New Zealand paralympian Jesse Reynolds is among hundreds of Aucklanders on the verge of homelessness or unemployment after being unable to leave the city under level 3 restrictions.
Yet there could be a glimmer of light for Reynolds and others hoping to leave Auckland to relocate to other cities or start new jobs after the Government today announced it is considering easing some restrictions on Monday.
Reynolds recently featured in two swimming finals at the 2020 Tokyo Paralympics after earlier making waves at the 2016 Rio games by competing with a broken leg.
But he had always planned to move with partner Grace Mayer out of Auckland back to their hometown of Hamilton once the games were over.

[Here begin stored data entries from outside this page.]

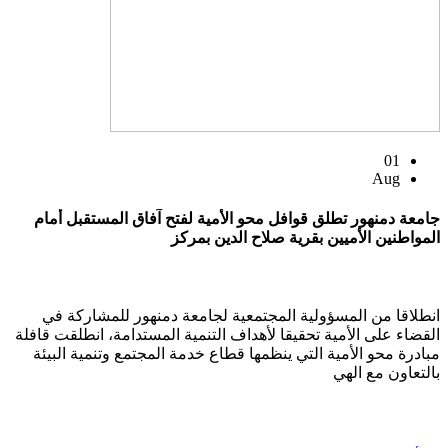
01
Aug
جامعة دمنهور تطلق قوافل محو الأمية لفتح آفاق المستقبل أمام
المواطنين الأميين بقرية صلاح الدين بمركز
انطلاقا من المسؤولية المجتمعية لجامعة دمنهور للمشاركة في
القضاء على الأمية تحقيقا لأهداف التنمية المستدامة، انطلقت قافلة
مبادرة محو الأمية التي ينظمها قطاع خدمة المجتمع وتنمية البيئة
بالتعاون مع الهي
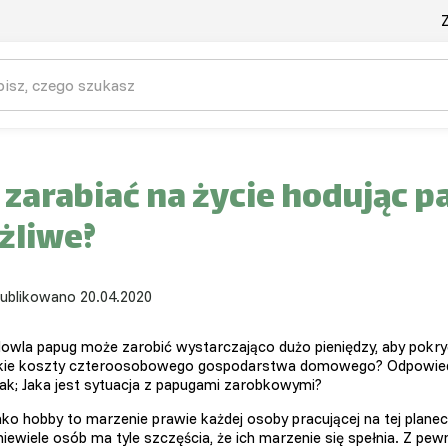
Z
 zarabiać na życie hodując pa
żliwe?
ublikowano 20.04.2020
owla papug może zarobić wystarczająco dużo pieniędzy, aby pokry
kie koszty czteroosobowego gospodarstwa domowego? Odpowie
tak; Jaka jest sytuacja z papugami zarobkowymi?
ako hobby to marzenie prawie każdej osoby pracującej na tej planec
niewiele osób ma tyle szczęścia, że ich marzenie się spełnia. Z pew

"We are going to live with our parents until we can buy our first home because buying in Auckland is not really a happening thing," Mayer said.
However, a last-minute change to lockdown rules means people now cannot leave the city for a level 2 region even if they have new homes and jobs to go to.
"We packed up all our stuff into our cars and into a trailer and headed out only to get to the border and get turned away," Mayer said. "It is a bit of a shock for us as we were not aware of why or how the rule had suddenly changed. Apparently we're homeless now."
Under previous level 3 lockdowns, people had been allowed to leave Auckland to permanently relocate to other regions in less restrictive lockdowns, provided they had a recent negative Covid test result.
But Deputy Prime Minister Grant Robertson yesterday confirmed the system had been hastily changed during this outbreak at the time Auckland shifted to level 3.
"This is because we are dealing with the Delta variant, which we know is far more transmissible," he said at Friday's 1pm Covid press briefing.
"The advice from our public health officials is that we do need to continue to take a precautionary approach."
Yet Robertson also acknowledged the strain it was placing people under.
Hundreds of Aucklanders had earlier been waiting for the change out of level 4 so they could leave the city to finalise paperwork on house sales or to start new jobs in other cities.
In some other cases, carers who have finished caring for a person have also been stuck in the city unable to leave to go home.
"We recognise that the longer the restrictions are in place the more challenging it is for people to meet deadlines such as the settlement of house sales or the starting of new jobs outside the region," Robertson said.
He said that is why Government ministers will work with Ministry of Health officials to review the personal and business travel exemptions system with a view to making one-way movement into and out of Auckland easier.
"Ministers will consider this advice on Monday and we will announce any changes as soon as possible given the pressure we know some people are under," Robertson said.
Mayer said she and Reynolds had their fingers crossed.
"It was pretty heartbreaking getting all the way to the border knowing we are actually closer to our parents' house in Hamilton than our flat in the North Shore," she said.
"We had to call them and say we are kind of homeless now."
The pair have had to camp out on the floor of their former flat for two nights but that cannot last as their former room has been taken by the next flatmate and the place is now crammed.
Many of their belongings are also outside in their cars.
Both have had recent negative Covid tests, are fully vaccinated and willing to isolate in Hamilton if needed.
"This rule is unfair and unjust and seemed to change overnight," Mayer said.